Aim of the exercise ▸
Your answer must consist of exactly the lines below, starting with the line with "of liver cancer" and going on through the line with "photomicrograph of neoplastic", and nothing else.

Stored data entries
******************************

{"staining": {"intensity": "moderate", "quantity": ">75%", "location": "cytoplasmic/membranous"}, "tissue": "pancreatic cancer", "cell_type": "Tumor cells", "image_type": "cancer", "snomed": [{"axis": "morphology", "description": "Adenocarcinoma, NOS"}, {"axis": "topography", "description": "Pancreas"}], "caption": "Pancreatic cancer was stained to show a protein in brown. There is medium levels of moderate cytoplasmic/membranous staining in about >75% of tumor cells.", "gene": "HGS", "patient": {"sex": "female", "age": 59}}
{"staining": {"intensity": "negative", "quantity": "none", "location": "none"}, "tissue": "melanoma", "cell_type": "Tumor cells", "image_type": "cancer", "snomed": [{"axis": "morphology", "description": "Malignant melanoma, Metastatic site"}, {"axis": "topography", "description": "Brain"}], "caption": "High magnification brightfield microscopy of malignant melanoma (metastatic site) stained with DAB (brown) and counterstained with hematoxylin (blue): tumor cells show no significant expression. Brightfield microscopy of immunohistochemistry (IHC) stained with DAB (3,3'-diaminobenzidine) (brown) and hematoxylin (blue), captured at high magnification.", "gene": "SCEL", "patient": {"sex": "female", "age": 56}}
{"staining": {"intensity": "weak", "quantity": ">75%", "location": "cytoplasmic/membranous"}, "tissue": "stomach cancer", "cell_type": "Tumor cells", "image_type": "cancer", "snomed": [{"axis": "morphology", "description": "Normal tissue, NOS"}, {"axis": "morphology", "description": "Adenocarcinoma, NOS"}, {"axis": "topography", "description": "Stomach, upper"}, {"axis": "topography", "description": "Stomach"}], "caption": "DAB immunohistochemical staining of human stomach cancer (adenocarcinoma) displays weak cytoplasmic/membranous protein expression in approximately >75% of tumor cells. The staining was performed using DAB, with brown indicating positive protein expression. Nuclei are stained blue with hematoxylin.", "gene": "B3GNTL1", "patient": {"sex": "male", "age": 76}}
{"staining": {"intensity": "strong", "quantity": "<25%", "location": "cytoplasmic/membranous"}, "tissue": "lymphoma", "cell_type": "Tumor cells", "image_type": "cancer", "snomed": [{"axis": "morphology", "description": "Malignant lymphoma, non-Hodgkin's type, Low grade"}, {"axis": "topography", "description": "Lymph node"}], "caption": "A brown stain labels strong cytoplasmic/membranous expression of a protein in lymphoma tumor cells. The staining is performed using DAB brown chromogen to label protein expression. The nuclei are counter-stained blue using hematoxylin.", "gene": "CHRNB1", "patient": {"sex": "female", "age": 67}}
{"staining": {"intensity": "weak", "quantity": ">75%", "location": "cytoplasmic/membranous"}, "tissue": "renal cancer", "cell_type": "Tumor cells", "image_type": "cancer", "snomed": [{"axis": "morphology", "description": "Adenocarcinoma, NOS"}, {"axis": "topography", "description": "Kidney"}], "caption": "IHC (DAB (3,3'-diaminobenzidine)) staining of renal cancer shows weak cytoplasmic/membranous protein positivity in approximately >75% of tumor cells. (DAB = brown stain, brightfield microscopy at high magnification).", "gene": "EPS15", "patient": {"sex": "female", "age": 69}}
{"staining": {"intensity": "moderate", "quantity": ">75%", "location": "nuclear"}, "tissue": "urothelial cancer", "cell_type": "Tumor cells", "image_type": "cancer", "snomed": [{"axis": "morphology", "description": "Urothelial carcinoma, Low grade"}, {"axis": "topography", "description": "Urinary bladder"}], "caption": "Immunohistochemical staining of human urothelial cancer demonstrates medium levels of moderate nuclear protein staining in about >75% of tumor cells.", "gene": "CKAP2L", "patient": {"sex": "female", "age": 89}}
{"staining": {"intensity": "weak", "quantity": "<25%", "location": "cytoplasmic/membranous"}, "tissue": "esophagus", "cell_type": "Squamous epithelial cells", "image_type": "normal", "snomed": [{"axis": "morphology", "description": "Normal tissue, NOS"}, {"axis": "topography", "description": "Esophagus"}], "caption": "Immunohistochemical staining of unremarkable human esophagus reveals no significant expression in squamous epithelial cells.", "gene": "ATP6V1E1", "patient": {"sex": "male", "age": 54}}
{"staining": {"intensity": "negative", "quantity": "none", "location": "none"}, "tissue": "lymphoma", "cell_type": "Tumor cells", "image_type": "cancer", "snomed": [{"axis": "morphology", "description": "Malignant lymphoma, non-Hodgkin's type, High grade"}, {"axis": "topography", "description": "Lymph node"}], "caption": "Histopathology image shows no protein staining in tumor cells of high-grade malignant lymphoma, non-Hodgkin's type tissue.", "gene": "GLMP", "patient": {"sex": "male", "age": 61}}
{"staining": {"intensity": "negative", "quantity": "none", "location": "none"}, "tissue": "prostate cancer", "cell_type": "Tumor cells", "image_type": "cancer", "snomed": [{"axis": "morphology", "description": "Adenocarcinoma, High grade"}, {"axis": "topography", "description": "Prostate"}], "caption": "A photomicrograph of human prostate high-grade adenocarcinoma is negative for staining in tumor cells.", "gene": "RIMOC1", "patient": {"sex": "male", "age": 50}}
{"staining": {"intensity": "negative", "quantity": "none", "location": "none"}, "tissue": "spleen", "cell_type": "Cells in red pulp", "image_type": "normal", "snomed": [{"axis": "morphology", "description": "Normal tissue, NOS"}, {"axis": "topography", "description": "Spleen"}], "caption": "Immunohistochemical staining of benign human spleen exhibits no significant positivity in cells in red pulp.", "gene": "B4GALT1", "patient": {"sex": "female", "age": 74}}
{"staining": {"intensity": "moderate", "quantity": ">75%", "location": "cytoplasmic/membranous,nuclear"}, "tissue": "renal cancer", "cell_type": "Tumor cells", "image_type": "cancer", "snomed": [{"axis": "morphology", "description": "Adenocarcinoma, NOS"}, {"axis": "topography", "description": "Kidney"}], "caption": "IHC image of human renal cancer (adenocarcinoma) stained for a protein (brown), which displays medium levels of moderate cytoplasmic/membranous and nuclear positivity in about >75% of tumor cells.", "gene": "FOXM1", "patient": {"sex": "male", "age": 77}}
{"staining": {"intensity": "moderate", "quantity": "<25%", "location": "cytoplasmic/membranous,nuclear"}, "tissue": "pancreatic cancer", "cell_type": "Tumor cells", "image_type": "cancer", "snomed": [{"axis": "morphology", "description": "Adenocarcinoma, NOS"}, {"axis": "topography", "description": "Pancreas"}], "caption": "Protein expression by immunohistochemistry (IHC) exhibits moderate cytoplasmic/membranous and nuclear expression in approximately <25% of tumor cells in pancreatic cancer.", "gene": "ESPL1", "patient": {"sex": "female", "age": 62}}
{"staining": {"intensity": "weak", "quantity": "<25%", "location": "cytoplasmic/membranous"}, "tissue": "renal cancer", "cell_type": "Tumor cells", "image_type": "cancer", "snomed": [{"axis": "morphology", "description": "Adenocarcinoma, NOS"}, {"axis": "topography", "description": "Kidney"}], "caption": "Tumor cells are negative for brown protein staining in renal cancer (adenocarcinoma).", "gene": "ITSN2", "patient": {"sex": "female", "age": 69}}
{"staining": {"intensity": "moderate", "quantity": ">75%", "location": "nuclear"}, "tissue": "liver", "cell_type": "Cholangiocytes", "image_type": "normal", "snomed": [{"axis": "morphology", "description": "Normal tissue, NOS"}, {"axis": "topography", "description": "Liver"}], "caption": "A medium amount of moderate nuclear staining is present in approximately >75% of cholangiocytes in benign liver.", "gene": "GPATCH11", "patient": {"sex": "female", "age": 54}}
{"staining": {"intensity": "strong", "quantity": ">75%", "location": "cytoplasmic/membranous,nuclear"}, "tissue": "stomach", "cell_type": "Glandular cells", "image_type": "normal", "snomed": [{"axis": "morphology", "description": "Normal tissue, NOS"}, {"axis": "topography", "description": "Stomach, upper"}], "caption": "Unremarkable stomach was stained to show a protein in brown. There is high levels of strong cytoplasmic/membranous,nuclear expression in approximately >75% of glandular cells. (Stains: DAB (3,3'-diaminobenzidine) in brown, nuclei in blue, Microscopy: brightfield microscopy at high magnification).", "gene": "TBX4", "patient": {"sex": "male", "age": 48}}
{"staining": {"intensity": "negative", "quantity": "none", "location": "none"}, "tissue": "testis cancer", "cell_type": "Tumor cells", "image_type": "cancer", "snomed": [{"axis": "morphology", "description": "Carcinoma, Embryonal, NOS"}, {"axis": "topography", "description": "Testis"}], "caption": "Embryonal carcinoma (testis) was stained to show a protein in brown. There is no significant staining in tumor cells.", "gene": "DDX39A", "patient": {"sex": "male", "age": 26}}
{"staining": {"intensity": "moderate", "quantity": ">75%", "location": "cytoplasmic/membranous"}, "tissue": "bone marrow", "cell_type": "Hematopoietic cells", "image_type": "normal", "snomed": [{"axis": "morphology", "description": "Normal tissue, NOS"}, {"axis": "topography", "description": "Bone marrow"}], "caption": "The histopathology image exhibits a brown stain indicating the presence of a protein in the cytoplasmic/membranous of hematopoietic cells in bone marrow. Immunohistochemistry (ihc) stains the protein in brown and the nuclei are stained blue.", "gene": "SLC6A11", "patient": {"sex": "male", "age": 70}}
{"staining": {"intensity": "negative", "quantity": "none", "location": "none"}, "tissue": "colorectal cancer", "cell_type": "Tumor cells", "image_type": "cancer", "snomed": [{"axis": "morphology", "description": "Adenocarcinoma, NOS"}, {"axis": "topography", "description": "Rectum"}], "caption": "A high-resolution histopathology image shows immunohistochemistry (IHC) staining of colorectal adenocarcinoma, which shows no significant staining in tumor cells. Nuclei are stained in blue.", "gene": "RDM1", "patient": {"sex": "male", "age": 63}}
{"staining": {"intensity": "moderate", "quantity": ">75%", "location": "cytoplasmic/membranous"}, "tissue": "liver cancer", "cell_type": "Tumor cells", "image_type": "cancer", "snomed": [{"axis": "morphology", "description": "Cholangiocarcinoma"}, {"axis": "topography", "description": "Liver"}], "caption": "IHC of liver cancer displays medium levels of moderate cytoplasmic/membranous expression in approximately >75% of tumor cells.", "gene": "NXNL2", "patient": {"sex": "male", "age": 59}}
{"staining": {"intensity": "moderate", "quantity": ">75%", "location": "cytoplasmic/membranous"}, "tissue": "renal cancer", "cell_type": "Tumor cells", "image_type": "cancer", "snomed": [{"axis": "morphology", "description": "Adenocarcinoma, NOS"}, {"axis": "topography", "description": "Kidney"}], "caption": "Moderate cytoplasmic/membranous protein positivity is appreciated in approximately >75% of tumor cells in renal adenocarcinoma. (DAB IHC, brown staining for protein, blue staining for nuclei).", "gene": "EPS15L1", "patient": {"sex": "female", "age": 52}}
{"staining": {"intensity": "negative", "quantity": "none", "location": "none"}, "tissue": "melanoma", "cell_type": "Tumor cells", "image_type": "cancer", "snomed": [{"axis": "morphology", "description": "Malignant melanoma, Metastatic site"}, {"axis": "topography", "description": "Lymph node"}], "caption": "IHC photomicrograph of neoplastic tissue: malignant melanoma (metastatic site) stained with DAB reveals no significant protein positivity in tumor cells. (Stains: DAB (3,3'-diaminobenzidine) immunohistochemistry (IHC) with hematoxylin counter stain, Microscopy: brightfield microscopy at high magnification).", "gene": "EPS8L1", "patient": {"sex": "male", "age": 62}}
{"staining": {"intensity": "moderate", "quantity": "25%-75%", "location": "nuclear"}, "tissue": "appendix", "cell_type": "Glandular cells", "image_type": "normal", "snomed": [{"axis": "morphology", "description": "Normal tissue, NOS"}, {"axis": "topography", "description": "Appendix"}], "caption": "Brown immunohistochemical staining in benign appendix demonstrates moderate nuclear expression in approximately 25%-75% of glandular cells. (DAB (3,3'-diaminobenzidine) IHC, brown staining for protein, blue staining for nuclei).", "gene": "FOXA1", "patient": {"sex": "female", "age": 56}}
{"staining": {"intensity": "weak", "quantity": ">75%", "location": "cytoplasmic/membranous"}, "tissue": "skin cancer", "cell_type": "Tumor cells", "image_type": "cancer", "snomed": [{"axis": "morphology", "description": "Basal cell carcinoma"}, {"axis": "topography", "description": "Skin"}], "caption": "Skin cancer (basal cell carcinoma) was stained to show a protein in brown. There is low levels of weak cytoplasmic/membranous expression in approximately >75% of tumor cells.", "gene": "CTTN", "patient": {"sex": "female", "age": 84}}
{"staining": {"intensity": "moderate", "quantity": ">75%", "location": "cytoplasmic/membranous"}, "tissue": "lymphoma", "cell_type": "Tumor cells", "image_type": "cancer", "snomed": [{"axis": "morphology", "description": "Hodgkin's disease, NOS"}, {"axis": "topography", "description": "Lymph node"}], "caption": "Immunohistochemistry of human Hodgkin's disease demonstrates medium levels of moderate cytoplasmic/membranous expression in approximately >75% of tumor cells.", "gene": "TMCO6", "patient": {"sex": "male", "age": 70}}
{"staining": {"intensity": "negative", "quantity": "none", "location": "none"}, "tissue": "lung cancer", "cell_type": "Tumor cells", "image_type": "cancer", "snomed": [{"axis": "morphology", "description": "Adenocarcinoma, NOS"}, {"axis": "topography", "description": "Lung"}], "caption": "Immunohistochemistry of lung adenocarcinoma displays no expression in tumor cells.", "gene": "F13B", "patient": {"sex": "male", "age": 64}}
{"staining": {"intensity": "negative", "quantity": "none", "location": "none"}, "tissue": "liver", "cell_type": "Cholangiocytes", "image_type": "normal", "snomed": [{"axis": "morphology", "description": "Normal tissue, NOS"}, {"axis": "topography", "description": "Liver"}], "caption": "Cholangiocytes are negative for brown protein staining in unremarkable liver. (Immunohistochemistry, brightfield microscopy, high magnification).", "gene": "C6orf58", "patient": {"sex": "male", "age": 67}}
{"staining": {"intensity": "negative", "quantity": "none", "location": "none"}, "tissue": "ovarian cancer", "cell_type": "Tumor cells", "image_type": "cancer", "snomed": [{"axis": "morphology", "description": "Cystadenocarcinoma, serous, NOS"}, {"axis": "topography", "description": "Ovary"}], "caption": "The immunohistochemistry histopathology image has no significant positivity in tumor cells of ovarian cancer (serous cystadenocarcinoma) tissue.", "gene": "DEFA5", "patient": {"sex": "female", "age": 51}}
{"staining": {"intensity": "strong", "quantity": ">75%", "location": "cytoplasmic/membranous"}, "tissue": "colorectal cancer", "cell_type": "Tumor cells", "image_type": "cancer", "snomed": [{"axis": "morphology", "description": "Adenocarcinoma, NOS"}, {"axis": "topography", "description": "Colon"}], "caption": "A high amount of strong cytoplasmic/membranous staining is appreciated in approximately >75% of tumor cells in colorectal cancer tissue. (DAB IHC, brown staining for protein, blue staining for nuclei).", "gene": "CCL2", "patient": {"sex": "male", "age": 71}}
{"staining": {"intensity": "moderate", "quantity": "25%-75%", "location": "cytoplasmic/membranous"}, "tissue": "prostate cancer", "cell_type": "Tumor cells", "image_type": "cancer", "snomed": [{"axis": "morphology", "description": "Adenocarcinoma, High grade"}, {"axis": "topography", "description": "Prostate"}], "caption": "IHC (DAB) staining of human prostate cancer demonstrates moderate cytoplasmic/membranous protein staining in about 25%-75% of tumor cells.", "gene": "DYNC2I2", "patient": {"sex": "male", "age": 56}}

******************************

Response box ▸
{"staining": {"intensity": "moderate", "quantity": ">75%", "location": "cytoplasmic/membranous"}, "tissue": "liver cancer", "cell_type": "Tumor cells", "image_type": "cancer", "snomed": [{"axis": "morphology", "description": "Cholangiocarcinoma"}, {"axis": "topography", "description": "Liver"}], "caption": "IHC of liver cancer displays medium levels of moderate cytoplasmic/membranous expression in approximately >75% of tumor cells.", "gene": "NXNL2", "patient": {"sex": "male", "age": 59}}
{"staining": {"intensity": "moderate", "quantity": ">75%", "location": "cytoplasmic/membranous"}, "tissue": "renal cancer", "cell_type": "Tumor cells", "image_type": "cancer", "snomed": [{"axis": "morphology", "description": "Adenocarcinoma, NOS"}, {"axis": "topography", "description": "Kidney"}], "caption": "Moderate cytoplasmic/membranous protein positivity is appreciated in approximately >75% of tumor cells in renal adenocarcinoma. (DAB IHC, brown staining for protein, blue staining for nuclei).", "gene": "EPS15L1", "patient": {"sex": "female", "age": 52}}
{"staining": {"intensity": "negative", "quantity": "none", "location": "none"}, "tissue": "melanoma", "cell_type": "Tumor cells", "image_type": "cancer", "snomed": [{"axis": "morphology", "description": "Malignant melanoma, Metastatic site"}, {"axis": "topography", "description": "Lymph node"}], "caption": "IHC photomicrograph of neoplastic tissue: malignant melanoma (metastatic site) stained with DAB reveals no significant protein positivity in tumor cells. (Stains: DAB (3,3'-diaminobenzidine) immunohistochemistry (IHC) with hematoxylin counter stain, Microscopy: brightfield microscopy at high magnification).", "gene": "EPS8L1", "patient": {"sex": "male", "age": 62}}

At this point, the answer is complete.